Transcribed page contents:

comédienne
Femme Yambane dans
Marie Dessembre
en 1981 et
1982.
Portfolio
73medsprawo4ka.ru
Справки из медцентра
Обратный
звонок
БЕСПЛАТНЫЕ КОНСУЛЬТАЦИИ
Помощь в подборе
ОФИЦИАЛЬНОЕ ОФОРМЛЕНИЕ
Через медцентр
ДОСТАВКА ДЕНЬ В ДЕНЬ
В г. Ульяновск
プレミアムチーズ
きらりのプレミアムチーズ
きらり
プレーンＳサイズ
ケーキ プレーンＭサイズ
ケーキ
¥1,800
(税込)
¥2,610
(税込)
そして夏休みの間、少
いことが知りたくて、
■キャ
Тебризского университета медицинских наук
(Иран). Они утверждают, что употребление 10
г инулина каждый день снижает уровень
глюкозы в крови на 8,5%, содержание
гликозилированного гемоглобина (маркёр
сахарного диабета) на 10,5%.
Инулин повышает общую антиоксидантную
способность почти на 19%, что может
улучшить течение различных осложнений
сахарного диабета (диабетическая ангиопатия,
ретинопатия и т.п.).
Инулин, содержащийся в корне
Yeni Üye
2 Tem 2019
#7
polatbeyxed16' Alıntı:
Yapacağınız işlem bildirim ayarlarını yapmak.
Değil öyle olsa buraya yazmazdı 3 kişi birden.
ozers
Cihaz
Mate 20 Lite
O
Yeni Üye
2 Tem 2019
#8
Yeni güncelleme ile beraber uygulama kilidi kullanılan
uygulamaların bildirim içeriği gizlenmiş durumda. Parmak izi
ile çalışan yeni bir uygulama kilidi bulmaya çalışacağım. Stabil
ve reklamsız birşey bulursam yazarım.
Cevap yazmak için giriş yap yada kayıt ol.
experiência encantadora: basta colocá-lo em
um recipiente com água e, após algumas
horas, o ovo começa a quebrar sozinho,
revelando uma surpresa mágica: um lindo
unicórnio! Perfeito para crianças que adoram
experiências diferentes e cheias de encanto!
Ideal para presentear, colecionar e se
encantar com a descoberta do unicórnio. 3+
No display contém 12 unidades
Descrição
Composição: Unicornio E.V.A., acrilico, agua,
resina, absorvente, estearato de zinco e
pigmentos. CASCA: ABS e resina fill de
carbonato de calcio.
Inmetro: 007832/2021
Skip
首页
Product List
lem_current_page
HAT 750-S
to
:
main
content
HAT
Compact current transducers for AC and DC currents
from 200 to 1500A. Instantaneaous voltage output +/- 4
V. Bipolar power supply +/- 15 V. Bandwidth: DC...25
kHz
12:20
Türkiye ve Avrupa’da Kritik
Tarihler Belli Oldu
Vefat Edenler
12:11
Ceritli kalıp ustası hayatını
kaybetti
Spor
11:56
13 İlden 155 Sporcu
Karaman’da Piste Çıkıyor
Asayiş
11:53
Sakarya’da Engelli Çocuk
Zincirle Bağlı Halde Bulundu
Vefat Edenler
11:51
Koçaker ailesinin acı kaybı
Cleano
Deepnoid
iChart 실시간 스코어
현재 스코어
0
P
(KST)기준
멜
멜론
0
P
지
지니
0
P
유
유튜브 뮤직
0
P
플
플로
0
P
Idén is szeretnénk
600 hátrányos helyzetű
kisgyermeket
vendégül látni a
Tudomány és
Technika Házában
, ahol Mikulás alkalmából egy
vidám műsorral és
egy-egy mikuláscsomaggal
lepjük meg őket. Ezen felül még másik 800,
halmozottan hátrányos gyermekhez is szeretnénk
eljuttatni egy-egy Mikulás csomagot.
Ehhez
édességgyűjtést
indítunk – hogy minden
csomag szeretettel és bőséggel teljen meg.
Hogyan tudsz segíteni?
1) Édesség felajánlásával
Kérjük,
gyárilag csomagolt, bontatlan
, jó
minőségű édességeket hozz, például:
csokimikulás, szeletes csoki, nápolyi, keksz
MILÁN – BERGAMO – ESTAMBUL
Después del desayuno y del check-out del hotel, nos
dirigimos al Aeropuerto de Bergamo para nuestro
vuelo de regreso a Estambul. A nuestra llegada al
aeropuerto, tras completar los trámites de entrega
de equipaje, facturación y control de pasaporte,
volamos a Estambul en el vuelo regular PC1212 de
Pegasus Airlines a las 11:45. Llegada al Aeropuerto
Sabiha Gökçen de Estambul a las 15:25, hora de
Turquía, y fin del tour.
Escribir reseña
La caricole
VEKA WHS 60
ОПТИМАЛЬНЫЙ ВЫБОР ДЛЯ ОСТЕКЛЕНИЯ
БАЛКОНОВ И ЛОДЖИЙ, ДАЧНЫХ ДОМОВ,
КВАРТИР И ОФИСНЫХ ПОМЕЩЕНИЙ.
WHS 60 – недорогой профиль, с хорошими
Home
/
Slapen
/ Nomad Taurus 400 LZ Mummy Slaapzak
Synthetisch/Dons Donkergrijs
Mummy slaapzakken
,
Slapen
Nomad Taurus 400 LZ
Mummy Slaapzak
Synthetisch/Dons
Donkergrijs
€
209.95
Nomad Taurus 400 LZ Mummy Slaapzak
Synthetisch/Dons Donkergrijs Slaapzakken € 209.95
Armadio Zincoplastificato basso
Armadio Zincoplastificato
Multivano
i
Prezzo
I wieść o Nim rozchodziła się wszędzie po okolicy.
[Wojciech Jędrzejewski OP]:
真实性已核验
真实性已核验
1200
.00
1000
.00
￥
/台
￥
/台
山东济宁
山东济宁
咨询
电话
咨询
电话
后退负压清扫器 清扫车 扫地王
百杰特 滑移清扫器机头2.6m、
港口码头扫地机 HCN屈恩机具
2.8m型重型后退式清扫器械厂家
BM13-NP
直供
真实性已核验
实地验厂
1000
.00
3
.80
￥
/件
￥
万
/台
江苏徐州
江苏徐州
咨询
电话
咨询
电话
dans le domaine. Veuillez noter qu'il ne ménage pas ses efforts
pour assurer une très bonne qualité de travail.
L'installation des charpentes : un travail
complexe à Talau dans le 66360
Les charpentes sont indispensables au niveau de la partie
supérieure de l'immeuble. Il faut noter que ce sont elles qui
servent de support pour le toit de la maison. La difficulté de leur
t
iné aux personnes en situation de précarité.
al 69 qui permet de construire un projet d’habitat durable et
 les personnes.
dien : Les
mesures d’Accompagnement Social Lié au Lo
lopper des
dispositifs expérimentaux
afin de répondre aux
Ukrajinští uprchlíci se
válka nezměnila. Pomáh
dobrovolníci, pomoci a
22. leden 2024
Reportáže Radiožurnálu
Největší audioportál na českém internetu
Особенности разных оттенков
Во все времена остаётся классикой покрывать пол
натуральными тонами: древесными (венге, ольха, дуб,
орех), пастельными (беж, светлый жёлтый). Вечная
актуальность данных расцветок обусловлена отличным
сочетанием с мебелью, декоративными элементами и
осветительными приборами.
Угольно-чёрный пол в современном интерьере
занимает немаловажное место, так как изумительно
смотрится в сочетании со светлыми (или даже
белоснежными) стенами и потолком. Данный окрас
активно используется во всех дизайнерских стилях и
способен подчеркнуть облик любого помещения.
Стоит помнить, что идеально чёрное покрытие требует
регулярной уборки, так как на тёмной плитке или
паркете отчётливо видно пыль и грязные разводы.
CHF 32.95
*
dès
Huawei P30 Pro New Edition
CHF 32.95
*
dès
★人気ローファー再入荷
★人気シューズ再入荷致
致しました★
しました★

WORK ITEM: Which lines of the records contain "Donkergrijs"? Show each of them.

EXERCISE ANSWER:
Synthetisch/Dons Donkergrijs
Donkergrijs
Synthetisch/Dons Donkergrijs Slaapzakken € 209.95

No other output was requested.